Thoughts and Strategies on Anger
"Anger is only one letter away from Danger"
Families need a plan for anger a normal and often appropriate response to hurt and fear. We often deny anger. Then, it becomes a problem. We want to believe it will go away, but it remains unresolved. Anger won't be ignored. Here are some ideas for dealing with anger in your family.
First, identify the early warning signs of anger. Children often don't recognize anger. In fact, many times they act out before they realize what happened. With more life experience we adults can help them identify early warning signs to help our children become more aware of their feelings. This gives them more opportunity to control their responses.
Some common clues of anger are:
• tensed body, butterflies in the tummy, flushed face and/or warmed body
• clenched teeth
• increased intensity of speech or behavior including unkind words or the tone of voice changes to whining or yelling
• noises with the mouth like growls or deep breathing
• pouting
• squinting, rolling the eyes, or other facial expressions
• restlessness, withdrawal, unresponsiveness, or being easily provoked
You can help them recognize the clues. Look for signs and gently point them out before an eruption. Eventually our children will be able to see their own frustration and anger and choose appropriate responses sooner than later. They'll be able to move from awareness to action before things get worse. Let's face it anger is just unpleasant for everyone, even the angry child.
Things, however can get out of hand so what can you do?
• Move the child outside. Stay with her/him. Children are small enough for us to escort them to a safe place away from the stimulus.
• Give words to the anger. Say for the child what you think is provoking his/her anger. They will learn to express the anger with words rather than violence. Remind them to, "Use your words."
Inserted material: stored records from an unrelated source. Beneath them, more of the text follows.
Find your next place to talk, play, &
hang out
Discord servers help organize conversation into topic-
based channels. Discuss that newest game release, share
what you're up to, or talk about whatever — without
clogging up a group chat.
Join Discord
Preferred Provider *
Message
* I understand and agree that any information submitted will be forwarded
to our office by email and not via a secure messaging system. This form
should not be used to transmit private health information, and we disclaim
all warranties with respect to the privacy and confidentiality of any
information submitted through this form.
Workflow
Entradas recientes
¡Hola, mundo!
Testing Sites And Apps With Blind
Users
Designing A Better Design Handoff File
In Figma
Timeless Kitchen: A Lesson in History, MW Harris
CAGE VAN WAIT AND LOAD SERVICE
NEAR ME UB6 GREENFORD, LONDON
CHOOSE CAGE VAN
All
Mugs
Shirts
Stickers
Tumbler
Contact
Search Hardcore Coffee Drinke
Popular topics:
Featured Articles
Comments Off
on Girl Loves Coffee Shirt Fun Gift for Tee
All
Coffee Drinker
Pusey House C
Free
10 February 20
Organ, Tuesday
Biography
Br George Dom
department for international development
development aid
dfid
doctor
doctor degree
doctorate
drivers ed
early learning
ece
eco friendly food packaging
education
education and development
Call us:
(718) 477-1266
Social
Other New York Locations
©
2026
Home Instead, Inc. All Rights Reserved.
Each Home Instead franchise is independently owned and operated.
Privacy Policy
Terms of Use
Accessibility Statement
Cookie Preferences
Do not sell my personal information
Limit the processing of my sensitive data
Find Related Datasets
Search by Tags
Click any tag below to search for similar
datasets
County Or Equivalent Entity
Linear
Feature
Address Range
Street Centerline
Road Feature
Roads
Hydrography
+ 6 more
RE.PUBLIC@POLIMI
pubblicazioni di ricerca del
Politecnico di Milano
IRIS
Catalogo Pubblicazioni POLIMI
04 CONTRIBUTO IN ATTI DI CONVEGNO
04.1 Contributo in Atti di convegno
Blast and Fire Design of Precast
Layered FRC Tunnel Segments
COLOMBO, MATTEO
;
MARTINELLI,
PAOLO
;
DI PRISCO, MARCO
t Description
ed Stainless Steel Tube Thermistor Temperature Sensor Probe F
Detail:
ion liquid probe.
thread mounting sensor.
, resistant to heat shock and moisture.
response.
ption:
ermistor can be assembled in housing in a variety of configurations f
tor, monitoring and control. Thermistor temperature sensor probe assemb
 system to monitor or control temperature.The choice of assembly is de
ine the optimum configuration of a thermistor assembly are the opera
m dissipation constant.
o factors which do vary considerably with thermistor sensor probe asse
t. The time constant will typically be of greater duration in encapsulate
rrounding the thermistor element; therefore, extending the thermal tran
• Stay near, and don't isolate. Stay as close to your child as they'll allow. As calm returns move in closer. Your presence helps absorb his angry emotions. Isolation often makes children angrier.
• Don't try to talk anyone out of anger, but don't give in to demands, either. Don't try reasoning or using logic or explanations, and wait. Listen and reflect. Again, don't give in. If you do, a child learns that angry outbursts get it what it wants.
• Don't spank, hit, or slap an angry child. It makes matters worse and escalates the anger.
• Most important, when a child shifts into high gear with anger, it's our cue to shift into low. Speak slower and turn your volume lower. If someone's anger triggers yours, it is better to walk away until you return to your emotional equilibrium. This is a good time for us to take a "time out." Be careful not to react with anger.
Anger can be helpful. It helps us identify problems. It reveals things that are wrong. Some of those things are inside of us and require adjustments to expectations or demands. Other problems are outside of us and need to be addressed in a constructive way. We need to help children understand that anger is good for identifying problems but not good for solving them. Be proactive in teaching children about frustration management, anger control, rage reduction and releasing bitterness.
Model, discuss, read and teach your children about anger. There are several good books on this subject available, which are written for children at various age levels. Talk about examples of frustration and anger seen in children's videos. Talk about appropriate responses. Work together as a family to identify anger and choose constructive solutions. When anger problems seem out of control or you just don't know what to do, get help. Sometimes a third party can provide the helpful suggestions and guidelines to motivate your family to deal with anger in a more helpful way. Unresolved anger can create problems in relationships later on. Children do not grow out of bitterness, they grow into it.